THREAT MODELLING FOR HRDS MUST EVOLVE
In most lines of work, assessing risks and barriers is a common practice. HRDs have to do this constantly as the threats they face and the environments in which they work are extremely volatile. In human rights defence, traditional risk assessment and threat modeling practice comes from a history of strategising in and through conflict. We need to problematise this starting point (even as we recognise that, for many people around the world, conflict is the lived reality and therefore the only real starting point for anything). The Hacking Team leaks reveal the extensive scale of the surveillance being developed and deployed against HRDs. How are we to think about strategy and risk management in this context? This is a good moment to reflect on how we might focus more attention on, and dedicate more resources to, the improvement of threat modeling methodologies for activists. This effort should include an investigation of the surveillance and malware industries and the incorporation of those findings into HRD security and privacy education. It is likely that we will continue to see a trend toward targeted surveillance of specific individuals and organisations — in addition to mass surveillance of entire populations — and the resources required to address this sort of surveillance are considerable.
LAWS DESIGNED TO PROTECT HRDS, ACTIVISTS AND CIVIL SOCIETY ARE BEING UNDERMINED
The fact that States are buying digital arms to use against HRDs is problematic from a policy perspective as well.
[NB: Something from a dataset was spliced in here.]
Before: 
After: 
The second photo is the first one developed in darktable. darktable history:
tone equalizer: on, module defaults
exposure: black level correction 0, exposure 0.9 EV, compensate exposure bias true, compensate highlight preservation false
There are no laws that restrict or regulate the ability of government to buy such technologies, nor are the relevant markets subject to the most basic transparency or accountability requirements. (Though organisations like Privacy International are working to change this.) While surveillance may be justified under certain circumstances, it must be accountable to the rule of law and subject to meaningful transparency and due process. The Hacking Team leaks reveal a far darker reality with respect to the relationship between states and their own laws, laws that exist to ensure the viability of opposition voices and protect HRDs. As a result, it is difficult to imagine how HRDs could exercise their rights within a democratic process. Furthermore, while there is clearly a legal vacuum here, filling it with arbitrary regulation is not the answer. In the absence of public debate, and in a context where the ‘national security’ argument trumps all, it is unlikely that such regulation would favor the interests of human rights defenders.